*DOCUMENT TEXT*:
[start]

Evaluating Feature Importance

Deep Learning: Feature Importance Estimates

Q: The paper regards Feature Importance, what is this

Just a premise: it is well known as,for example, a CNN trained to solve a regression problem internally builds a hierarchical semantic representation out of the input image. Each layer output can be considered as a semantic representation and the deeper the layer, the more semantic (and less spatial, because of spatial pooling operations) is the representation, until the final layer output (bottleneck feature).

CNN schematic

One of the biggest open problems in Deep Learning is to try making these semantic representations human understandable (at least at some extent), otherwise the whole CNN gives the idea to work as “black box”

Getting the semantic of the representation is hard but as an alternative it’s possible to try getting the importance of a specific feature to solve the final task, as we have a metric to evaluate how the DNN is performing (e.g. precision)

Q: Why is the problem of understanding feature importance interesting and how will you do it

As it is said before, DNN are pretty mysterious objects as they work very well but there is no clear explanatory theory for this yet, just some ideas, conjectures, …

The problem of getting a specific feature semantic assumes there is some kind of ontological mapping from the CNN data-driven feature space and the human language space but there is no guarantee this assumption hold

Furthermore it is not even said this is so useful, I’m going to explain it with an example: let’s assume some genius programmer, we are going to call him Bob, has coded the best pedestrian detector ever, no data-driven approach just an explicit algorithm.

Bob, the genius programmer

This code will probably have a lot of intermediate states represented as variables (if you are a zealot functional programmer you would probably not like this assumption, sorry for that :) ) and we hope the coder has spent some time giving these variables a meaningful name, so to help us understand the code.
Let’s now assume Bob is not very disciplinated in variables naming hence they are not very meaningful so we try to make sense of them by studying the code (or you might go ask Bob)

That’s for sure a fairly big job but the point is: do we really need to go so deep in the code, getting a so much fine-grained understanding of it, or would a more coarse grained understanding be sufficient to make sense of the strategy?
We could for example use the semantic Bob puts in his code (hence focusing on the donut, not on the hole) and guess what the architecture is

This is to say it might be pretty hard to map each variable semantic into human language but above all it is likely to be much less useful than understanding the underlying idea: Bob’s implementation could in fact be suboptimal e.g. some of its variables could be unseful.

This is to say it might be pretty hard to map each variable semantic into human language and first of all it is likely to be much less useful to understand the underlying idea: Bob’s implementation could in fact be suboptimal e.g. some of its variables could be unseful.

[end]

*RECORDS SHOWN*:
[start]

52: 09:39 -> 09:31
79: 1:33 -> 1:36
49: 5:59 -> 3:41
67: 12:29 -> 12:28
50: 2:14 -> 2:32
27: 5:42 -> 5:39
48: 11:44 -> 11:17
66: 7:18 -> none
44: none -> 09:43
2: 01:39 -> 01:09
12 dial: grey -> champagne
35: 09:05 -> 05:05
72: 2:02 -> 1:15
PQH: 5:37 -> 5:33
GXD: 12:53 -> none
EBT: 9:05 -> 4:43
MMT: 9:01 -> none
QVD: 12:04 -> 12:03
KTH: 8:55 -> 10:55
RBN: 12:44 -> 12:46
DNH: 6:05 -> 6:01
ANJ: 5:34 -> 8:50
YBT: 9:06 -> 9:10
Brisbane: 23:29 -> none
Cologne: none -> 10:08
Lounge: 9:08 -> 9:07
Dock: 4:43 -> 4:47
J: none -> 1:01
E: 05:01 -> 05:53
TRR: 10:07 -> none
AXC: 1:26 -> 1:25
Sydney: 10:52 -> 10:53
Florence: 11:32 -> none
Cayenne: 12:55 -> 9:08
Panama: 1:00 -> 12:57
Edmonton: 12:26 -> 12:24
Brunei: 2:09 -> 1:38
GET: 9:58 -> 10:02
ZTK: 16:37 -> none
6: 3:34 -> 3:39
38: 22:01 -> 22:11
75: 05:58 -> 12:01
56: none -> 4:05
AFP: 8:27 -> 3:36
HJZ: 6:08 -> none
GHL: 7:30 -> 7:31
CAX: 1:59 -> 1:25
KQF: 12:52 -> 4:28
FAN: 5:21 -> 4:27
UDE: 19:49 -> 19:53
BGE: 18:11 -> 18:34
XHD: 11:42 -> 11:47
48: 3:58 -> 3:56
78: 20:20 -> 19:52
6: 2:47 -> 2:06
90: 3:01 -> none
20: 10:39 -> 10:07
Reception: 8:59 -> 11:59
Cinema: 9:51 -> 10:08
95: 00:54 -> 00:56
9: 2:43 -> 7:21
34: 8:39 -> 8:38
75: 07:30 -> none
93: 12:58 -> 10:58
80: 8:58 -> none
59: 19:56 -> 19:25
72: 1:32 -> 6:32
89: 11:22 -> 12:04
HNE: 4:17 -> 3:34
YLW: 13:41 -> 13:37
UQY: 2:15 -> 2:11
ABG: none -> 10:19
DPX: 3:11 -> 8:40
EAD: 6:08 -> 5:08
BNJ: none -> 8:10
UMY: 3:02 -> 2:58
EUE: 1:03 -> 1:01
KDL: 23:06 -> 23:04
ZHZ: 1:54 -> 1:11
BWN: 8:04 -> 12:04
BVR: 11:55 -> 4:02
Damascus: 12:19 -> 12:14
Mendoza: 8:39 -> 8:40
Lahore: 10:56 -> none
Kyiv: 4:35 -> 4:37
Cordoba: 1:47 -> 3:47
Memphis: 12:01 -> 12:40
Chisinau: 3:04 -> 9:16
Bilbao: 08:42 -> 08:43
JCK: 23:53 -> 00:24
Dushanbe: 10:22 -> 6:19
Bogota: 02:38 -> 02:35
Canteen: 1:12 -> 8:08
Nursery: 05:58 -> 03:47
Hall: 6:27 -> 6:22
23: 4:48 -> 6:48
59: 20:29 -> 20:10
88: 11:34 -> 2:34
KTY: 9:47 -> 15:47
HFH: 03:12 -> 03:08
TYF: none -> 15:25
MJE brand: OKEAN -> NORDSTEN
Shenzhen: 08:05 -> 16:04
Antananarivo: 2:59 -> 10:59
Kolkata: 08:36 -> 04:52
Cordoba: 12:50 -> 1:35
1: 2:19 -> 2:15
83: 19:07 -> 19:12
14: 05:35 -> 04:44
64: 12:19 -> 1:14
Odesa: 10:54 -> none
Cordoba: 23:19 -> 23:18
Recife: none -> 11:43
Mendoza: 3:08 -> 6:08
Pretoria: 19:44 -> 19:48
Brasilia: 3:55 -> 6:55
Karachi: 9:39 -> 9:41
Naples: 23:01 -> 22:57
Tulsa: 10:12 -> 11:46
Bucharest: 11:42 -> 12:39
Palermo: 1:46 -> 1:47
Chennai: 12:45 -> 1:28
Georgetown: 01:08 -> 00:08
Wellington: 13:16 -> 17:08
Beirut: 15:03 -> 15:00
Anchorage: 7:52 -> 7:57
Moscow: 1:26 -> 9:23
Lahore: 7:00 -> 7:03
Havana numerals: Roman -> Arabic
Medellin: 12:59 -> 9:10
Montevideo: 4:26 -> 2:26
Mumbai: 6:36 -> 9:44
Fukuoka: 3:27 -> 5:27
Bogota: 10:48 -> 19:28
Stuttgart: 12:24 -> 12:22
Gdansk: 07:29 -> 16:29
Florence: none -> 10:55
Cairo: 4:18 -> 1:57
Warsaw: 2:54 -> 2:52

[end]

*TASKS AND EXERCISES*:
• 1. From the feature importance text, list every short line that serves as a title or a picture caption rather than a question or a paragraph.
• 2. In the feature importance text, what metric is named as an example of how to evaluate the performance of the DNN?
• 3. Return the passage of the feature importance text starting with "Let’s now assume" and going on through "of the strategy?".

*RESULTS OF THE EXERCISE*:
• 1.
Evaluating Feature Importance
Deep Learning: Feature Importance Estimates
CNN schematic
Bob, the genius programmer

• 2. Precision.

• 3.
Let’s now assume Bob is not very disciplinated in variables naming hence they are not very meaningful so we try to make sense of them by studying the code (or you might go ask Bob)

That’s for sure a fairly big job but the point is: do we really need to go so deep in the code, getting a so much fine-grained understanding of it, or would a more coarse grained understanding be sufficient to make sense of the strategy?